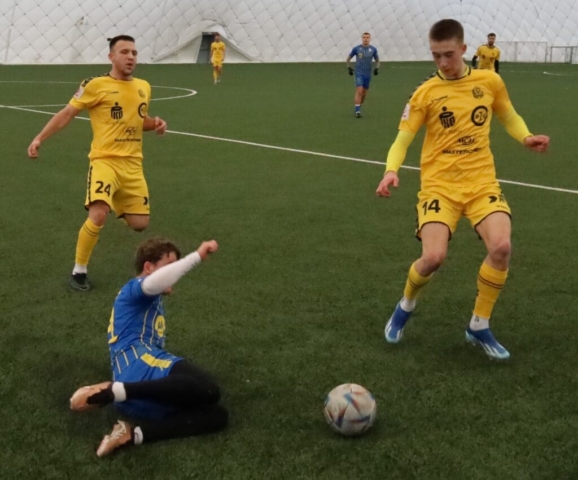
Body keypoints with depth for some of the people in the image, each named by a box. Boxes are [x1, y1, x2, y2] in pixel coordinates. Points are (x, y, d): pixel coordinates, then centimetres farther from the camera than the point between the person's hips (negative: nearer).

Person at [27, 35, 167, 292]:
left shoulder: (143, 87, 10)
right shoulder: (96, 85, -8)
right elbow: (67, 113, -4)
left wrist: (156, 123, 4)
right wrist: (39, 138, -12)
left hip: (132, 164, 6)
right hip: (105, 160, -5)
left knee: (140, 224, 5)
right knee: (98, 216, -25)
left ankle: (118, 208, 44)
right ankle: (78, 271, -4)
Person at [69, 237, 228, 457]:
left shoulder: (153, 301, 38)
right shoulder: (135, 289, 7)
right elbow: (153, 283, -20)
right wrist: (198, 256, -20)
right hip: (138, 364, -9)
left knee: (217, 416, 1)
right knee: (208, 390, -31)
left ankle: (132, 434, -16)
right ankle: (111, 390, -29)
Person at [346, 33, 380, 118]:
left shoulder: (373, 49, 2)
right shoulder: (356, 49, -3)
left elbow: (377, 60, 15)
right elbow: (348, 59, 9)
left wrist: (376, 68, -4)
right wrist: (349, 67, -5)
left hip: (368, 74, 3)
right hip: (359, 73, -3)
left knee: (364, 94, 9)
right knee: (359, 91, -17)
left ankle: (358, 108, 28)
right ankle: (357, 111, -14)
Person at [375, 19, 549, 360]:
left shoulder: (490, 81, 4)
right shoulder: (425, 93, -3)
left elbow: (509, 117, 20)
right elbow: (402, 140, -2)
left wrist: (527, 138, -1)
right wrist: (391, 171, -22)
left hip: (482, 181, 2)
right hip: (440, 184, -2)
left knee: (501, 247, -21)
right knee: (433, 257, -20)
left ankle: (480, 326, 3)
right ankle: (407, 305, 17)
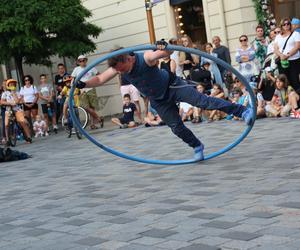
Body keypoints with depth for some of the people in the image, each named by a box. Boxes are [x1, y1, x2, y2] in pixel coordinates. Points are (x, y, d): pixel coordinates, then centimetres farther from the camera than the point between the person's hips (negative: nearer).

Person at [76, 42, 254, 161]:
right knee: (176, 127, 2)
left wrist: (165, 47, -60)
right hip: (158, 100, 6)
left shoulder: (146, 57, -29)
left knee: (203, 101, -20)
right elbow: (100, 80, -10)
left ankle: (242, 111, -20)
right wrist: (84, 84, -26)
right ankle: (197, 146, 25)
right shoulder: (118, 67, -13)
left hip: (173, 86, -6)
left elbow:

◇ ◇ ◇

## Problem description
Reproduce all the records above line for line without any changes, and leave the pictures out of your copy.

## Final answer
Body keypoints with depth for some of the people in the image, each named by a box. Boxes are [x1, y1, x2, y2] in pixel coordinates. Points are (x, y, d): pixel coordinates, then centimetres farther from the camera than the point between the person's hips (negative: nearer).

Person at [27, 35, 167, 292]:
left shoulder: (143, 87, 10)
right shoulder: (96, 85, -8)
right elbow: (67, 113, -4)
left wrist: (156, 123, 4)
right wrist: (39, 138, -12)
left hip: (132, 164, 6)
right hip: (105, 160, -5)
left knee: (140, 224, 5)
right knee: (98, 216, -25)
left ankle: (118, 208, 44)
right ankle: (78, 271, -4)
Person at [69, 237, 228, 457]:
left shoulder: (153, 301, 38)
right shoulder: (135, 289, 7)
right elbow: (153, 283, -20)
right wrist: (198, 256, -20)
right hip: (138, 364, -9)
left knee: (217, 416, 1)
right knee: (208, 390, -31)
left ankle: (132, 434, -16)
right ankle: (111, 390, -29)
Person at [346, 33, 380, 118]:
left shoulder: (373, 49, 2)
right shoulder: (356, 49, -3)
left elbow: (377, 60, 15)
right elbow: (348, 59, 9)
left wrist: (376, 68, -4)
right wrist: (349, 67, -5)
left hip: (368, 74, 3)
right hip: (359, 73, -3)
left knee: (364, 94, 9)
right knee: (359, 91, -17)
left ankle: (358, 108, 28)
right ankle: (357, 111, -14)
Person at [375, 19, 549, 360]:
left shoulder: (490, 81, 4)
right shoulder: (425, 93, -3)
left elbow: (509, 117, 20)
right elbow: (402, 140, -2)
left wrist: (527, 138, -1)
right wrist: (391, 171, -22)
left hip: (482, 181, 2)
right hip: (440, 184, -2)
left knee: (501, 247, -21)
right knee: (433, 257, -20)
left ankle: (480, 326, 3)
right ankle: (407, 305, 17)
Body keypoints with depth for some of the people in the image, each named by a box. Boxes are [x1, y1, x2, y2] in pixel coordinates. Points are (x, y, d): pixel coordinates, then centimetres farther from the camera than the point between the person's hips (negative: nearer).

Person at [76, 42, 254, 161]:
right knee: (176, 127, 2)
left wrist: (165, 47, -60)
right hip: (158, 100, 6)
left shoulder: (146, 57, -29)
left knee: (203, 101, -20)
right elbow: (100, 80, -10)
left ankle: (242, 111, -20)
right wrist: (84, 84, -26)
right ankle: (197, 146, 25)
right shoulder: (118, 67, -13)
left hip: (173, 86, -6)
left elbow:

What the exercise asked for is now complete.